食品の汚染カビをめぐる危害と安心・安全

国立医薬品食品衛生研究所
髙橋 治男

最近、カビはコミック誌にも主人公の様に登場し、また、塩麹が万能調味料として絶賛され、かつての旧いもの、陰気な存在としてのイメージから、何かこれまで知られなかった能力を秘めた存在として時代の脚光を浴びています。
一方、カビが食品類を汚染すると、変色、異臭、味の変質など、官能的に認識されやすい。さらには、近年、アフラトキシンの様なカビ毒(マイコトキシン)をつくることから、食の安心・安全に大きな関心を集めています。

**課題の指示:**
a) 食品の汚染カビについての読解文で、塩麹は何として絶賛されていると書かれていますか？
b) 食品の汚染カビについての読解文の「食品の汚染カビをめぐる危害と安心・安全」から「に大きな関心を集めています。」までを、「塩麹」を「味噌」に改めて書き直してください。
次の記録は読解文と関係がありません。

**抽出した記録:**

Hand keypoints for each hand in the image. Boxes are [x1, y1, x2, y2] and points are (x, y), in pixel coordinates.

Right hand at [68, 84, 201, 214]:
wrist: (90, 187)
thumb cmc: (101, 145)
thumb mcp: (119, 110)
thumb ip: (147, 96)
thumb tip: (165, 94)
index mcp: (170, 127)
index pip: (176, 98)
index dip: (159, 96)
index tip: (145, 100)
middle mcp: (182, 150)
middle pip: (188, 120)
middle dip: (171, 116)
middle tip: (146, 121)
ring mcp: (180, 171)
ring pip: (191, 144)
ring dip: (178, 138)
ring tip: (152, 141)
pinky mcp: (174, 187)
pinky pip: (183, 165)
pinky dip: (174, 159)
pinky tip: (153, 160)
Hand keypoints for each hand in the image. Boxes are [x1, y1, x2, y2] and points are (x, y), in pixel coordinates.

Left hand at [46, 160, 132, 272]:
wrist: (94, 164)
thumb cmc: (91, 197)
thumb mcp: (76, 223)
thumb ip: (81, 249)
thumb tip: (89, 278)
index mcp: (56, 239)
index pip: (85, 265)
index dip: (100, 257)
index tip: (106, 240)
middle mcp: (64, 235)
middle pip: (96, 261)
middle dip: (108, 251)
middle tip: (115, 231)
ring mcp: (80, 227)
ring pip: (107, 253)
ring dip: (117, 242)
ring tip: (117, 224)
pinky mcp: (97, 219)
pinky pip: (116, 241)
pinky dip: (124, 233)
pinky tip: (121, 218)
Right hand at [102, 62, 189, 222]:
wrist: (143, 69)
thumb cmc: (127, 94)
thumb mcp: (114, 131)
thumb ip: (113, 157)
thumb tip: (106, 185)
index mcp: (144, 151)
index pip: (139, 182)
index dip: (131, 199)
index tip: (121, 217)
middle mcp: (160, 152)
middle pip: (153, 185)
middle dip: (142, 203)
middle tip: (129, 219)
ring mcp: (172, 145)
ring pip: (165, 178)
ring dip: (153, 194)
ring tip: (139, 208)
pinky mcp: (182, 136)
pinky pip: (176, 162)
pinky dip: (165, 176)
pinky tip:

**解答:**
a) 万能調味料として絶賛されています。

b)
食品の汚染カビをめぐる危害と安心・安全

国立医薬品食品衛生研究所
髙橋 治男

最近、カビはコミック誌にも主人公の様に登場し、また、味噌が万能調味料として絶賛され、かつての旧いもの、陰気な存在としてのイメージから、何かこれまで知られなかった能力を秘めた存在として時代の脚光を浴びています。
一方、カビが食品類を汚染すると、変色、異臭、味の変質など、官能的に認識されやすい。さらには、近年、アフラトキシンの様なカビ毒(マイコトキシン)をつくることから、食の安心・安全に大きな関心を集めています。